Selection Overlays can also be configured. See the Tool Overlays section for more information.

Controlling Level of Detail

Although the HTML canvas can comfortably display tens or even hundreds of thousands of glyphs, doing so can have adverse affects on interactive performance. In order to accommodate large-ish (but not enormous) data sizes, Bokeh plots offer “Level of Detail” (LOD) capability in the client.

Note

Another option, when dealing with very large data volumes, is to use the Bokeh Server to perform downsampling on data before it is sent to the browser. Such an approach is unavoidable past a certain data size. See Running a Bokeh Server for more information.
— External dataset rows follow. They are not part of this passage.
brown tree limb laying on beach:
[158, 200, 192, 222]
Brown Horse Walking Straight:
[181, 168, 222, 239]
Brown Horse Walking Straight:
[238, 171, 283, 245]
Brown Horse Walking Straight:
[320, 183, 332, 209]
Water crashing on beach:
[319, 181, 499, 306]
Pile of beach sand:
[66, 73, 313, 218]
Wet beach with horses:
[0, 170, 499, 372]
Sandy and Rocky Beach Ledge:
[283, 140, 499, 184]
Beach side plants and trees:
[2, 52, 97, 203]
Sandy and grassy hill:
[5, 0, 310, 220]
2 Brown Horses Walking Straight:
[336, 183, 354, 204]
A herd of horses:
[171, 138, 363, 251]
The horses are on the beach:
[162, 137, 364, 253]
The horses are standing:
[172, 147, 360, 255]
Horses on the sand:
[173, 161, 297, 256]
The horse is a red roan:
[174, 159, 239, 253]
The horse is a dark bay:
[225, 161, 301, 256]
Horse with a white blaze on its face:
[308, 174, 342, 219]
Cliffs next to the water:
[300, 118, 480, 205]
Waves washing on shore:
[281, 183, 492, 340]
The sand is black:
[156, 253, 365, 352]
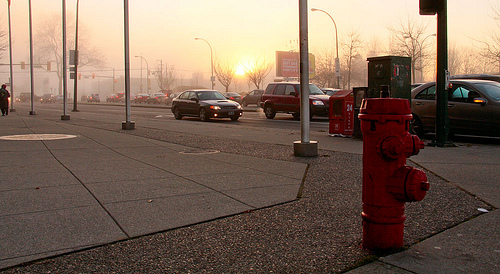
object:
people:
[199, 92, 218, 100]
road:
[0, 100, 499, 274]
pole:
[62, 0, 67, 116]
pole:
[124, 0, 131, 123]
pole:
[299, 0, 311, 144]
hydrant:
[357, 84, 430, 252]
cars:
[86, 93, 100, 103]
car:
[242, 89, 264, 107]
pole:
[74, 0, 79, 111]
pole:
[8, 0, 14, 109]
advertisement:
[275, 50, 315, 77]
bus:
[171, 90, 243, 122]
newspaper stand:
[329, 90, 354, 138]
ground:
[328, 153, 343, 168]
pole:
[28, 1, 34, 112]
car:
[411, 79, 500, 133]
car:
[259, 82, 330, 121]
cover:
[179, 149, 221, 155]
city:
[0, 0, 499, 274]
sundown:
[233, 60, 257, 78]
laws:
[68, 50, 75, 79]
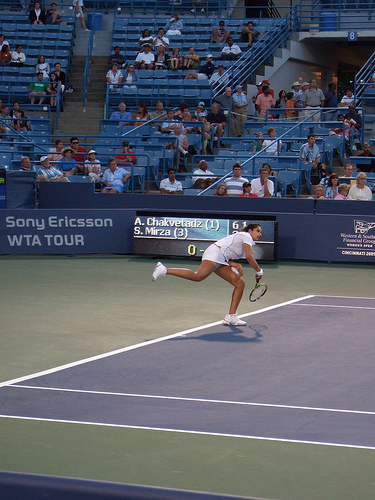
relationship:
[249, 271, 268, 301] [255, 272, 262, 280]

The basic idea is that during interactive operations (e.g., panning or zooming), the plot only draws some small fraction of data points. This hopefully allows the general sense of the interaction to be preserved mid-flight, while maintaining interactive performance. There are four properties on Plot objects that control LOD behavior:

lod_factor

property type: lod_factor:Int

Decimation factor to use when applying level-of-detail decimation.

lod_interval

property type: lod_interval:Int

Interval (in ms) during which an interactive tool event will enable level-of-detail downsampling.

lod_threshold

property type: lod_threshold:Int

A number of data points, above which level-of-detail downsampling may be performed by glyph renderers. Set to None to disable any level-of-detail downsampling.

lod_timeout

property type: lod_timeout:Int

Timeout (in ms) for checking whether interactive tool events are still occurring. Once level-of-detail mode is enabled, a check is made every lod_timeout ms. If no interactive tool events have happened, level-of-detail mode is disabled.